23 August 2013

on stealing fire

Cultures around the world celebrate the bringer of fire, the bringer of knowledge. In the Christian tradition, the bringer is called Lucifer, who fell from heaven, whose name in Latin means Light-Carrier. In First-People traditions of the Pacific Northwest, the trickster-god Raven steals the sun from the world-house and gives it to humans, bestowing understanding upon them. In Greek mythology, Prometheus steals fire from a lofty perch and hands it over to mankind; as punishment for his actions he is chained to a rock and must endure having his liver pecked out by an eagle every day (until his rescue by Heracles). These examples from historically and geographically divergent areas speak of the same idea – that some external force physically descended form somewhere above the terrestrial plain and downloaded into the fabric of the human race the ability to ponder and think and reason.
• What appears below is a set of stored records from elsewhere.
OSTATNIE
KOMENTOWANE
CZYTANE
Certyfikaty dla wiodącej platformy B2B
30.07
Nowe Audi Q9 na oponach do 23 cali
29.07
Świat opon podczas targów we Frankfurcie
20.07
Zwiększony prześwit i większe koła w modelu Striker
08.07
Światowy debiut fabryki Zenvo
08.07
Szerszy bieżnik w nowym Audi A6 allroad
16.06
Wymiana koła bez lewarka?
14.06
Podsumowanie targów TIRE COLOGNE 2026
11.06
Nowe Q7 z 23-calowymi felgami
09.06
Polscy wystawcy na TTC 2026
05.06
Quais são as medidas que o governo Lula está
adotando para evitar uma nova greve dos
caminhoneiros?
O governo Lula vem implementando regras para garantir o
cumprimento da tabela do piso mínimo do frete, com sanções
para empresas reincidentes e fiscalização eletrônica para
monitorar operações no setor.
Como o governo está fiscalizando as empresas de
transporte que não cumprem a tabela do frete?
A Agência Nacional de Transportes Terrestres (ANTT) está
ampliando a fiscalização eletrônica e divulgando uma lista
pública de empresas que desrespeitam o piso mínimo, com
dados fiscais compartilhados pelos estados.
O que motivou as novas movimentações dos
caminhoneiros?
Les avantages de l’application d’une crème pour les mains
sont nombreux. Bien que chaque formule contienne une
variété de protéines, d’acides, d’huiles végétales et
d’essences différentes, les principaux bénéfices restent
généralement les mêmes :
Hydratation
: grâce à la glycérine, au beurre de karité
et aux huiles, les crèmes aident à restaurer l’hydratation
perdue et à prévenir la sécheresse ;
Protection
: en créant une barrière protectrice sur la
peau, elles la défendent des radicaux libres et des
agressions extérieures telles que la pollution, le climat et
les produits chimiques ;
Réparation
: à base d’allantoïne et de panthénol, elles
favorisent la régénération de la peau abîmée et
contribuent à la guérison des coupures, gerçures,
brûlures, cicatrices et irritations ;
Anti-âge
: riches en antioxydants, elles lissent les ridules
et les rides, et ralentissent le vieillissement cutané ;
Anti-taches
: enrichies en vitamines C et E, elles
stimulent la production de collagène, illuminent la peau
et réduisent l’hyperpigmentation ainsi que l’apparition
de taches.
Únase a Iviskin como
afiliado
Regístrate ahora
And these are but a few of this type of story; many others tell of the sudden arrival of knowledge from somewhere else, of the ability to reckon and mull and fly fancily unexpectedly arising in the minds of theretofore troglodytic bipedal mammals. Did we uplift ourselves, our intelligence arising of its own accord out of the vast and inky aether? (David Brin explores this concept in Startide Rising and his other Uplift books.) Were we genetically manipulated by a rogue extraterrestrial visitor who decided to fuck up his boss' plans and infect us homos sapiens with a full dose of thought's holy fire? These questions have kept our race up at night since the beginning of recorded history, and I don't intend to find answers for them here. I shall hazard to say, however, that I think I see a pattern emerging in the belief-systems of peoples living largely independently of one other, a pattern that suggests that we are not the only sentient beings hurtling through space-time. Keep one eyes on the stars and the other on your six. Mahalo.